[Records drawn from a dataset]
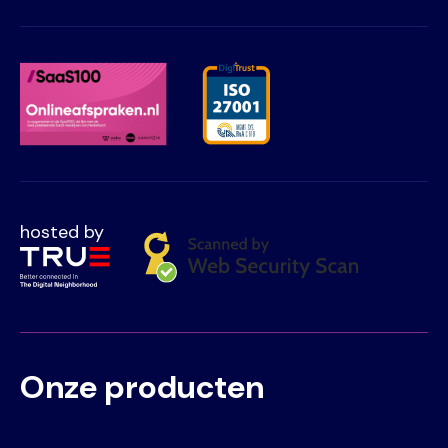
hosted by
Onze producten
Voet
Primair
menu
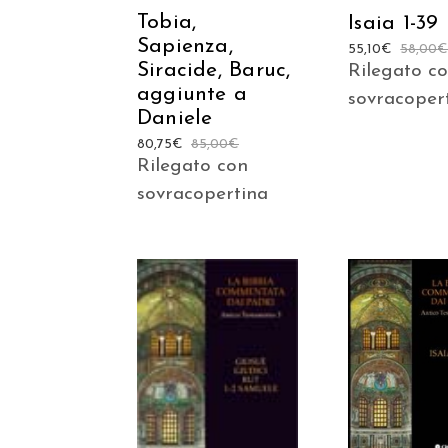
Tobia,
Isaia 1-39
Sapienza,
55,10
€
58,00
Siracide, Baruc,
Rilegato c
aggiunte a
sovracoper
Daniele
80,75
€
85,00
€
Rilegato con
sovracopertina
AGGIUNGI
AGGIUNGI AL
CARREL
CARRELLO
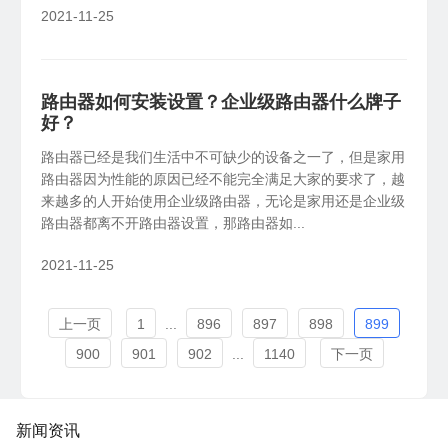
2021-11-25
路由器如何安装设置？企业级路由器什么牌子
好？
路由器已经是我们生活中不可缺少的设备之一了，但是家用
路由器因为性能的原因已经不能完全满足大家的要求了，越
来越多的人开始使用企业级路由器，无论是家用还是企业级
路由器都离不开路由器设置，那路由器如...
2021-11-25
上一页
1
...
896
897
898
899
900
901
902
...
1140
下一页
新闻资讯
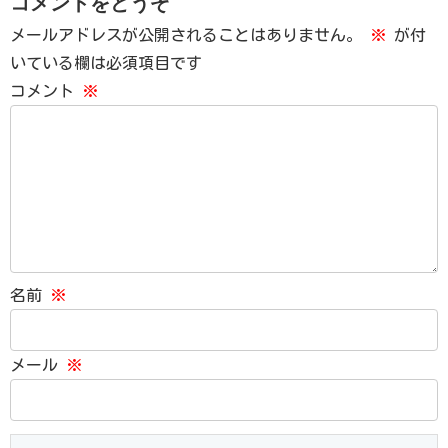
コメントをどうぞ
メールアドレスが公開されることはありません。
※
が付
いている欄は必須項目です
コメント
※
名前
※
メール
※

### Task to complete
Retype the records verbatim, but not their images.

### Exercise answer
hosted by
Onze producten
Voet
Primair
menu
Tobia,
Isaia 1-39
Sapienza,
55,10
€
58,00
Siracide, Baruc,
Rilegato c
aggiunte a
sovracoper
Daniele
80,75
€
85,00
€
Rilegato con
sovracopertina
AGGIUNGI
AGGIUNGI AL
CARREL
CARRELLO
2021-11-25
路由器如何安装设置？企业级路由器什么牌子
好？
路由器已经是我们生活中不可缺少的设备之一了，但是家用
路由器因为性能的原因已经不能完全满足大家的要求了，越
来越多的人开始使用企业级路由器，无论是家用还是企业级
路由器都离不开路由器设置，那路由器如...
2021-11-25
上一页
1
...
896
897
898
899
900
901
902
...
1140
下一页
新闻资讯
コメントをどうぞ
メールアドレスが公開されることはありません。
※
が付
いている欄は必須項目です
コメント
※
名前
※
メール
※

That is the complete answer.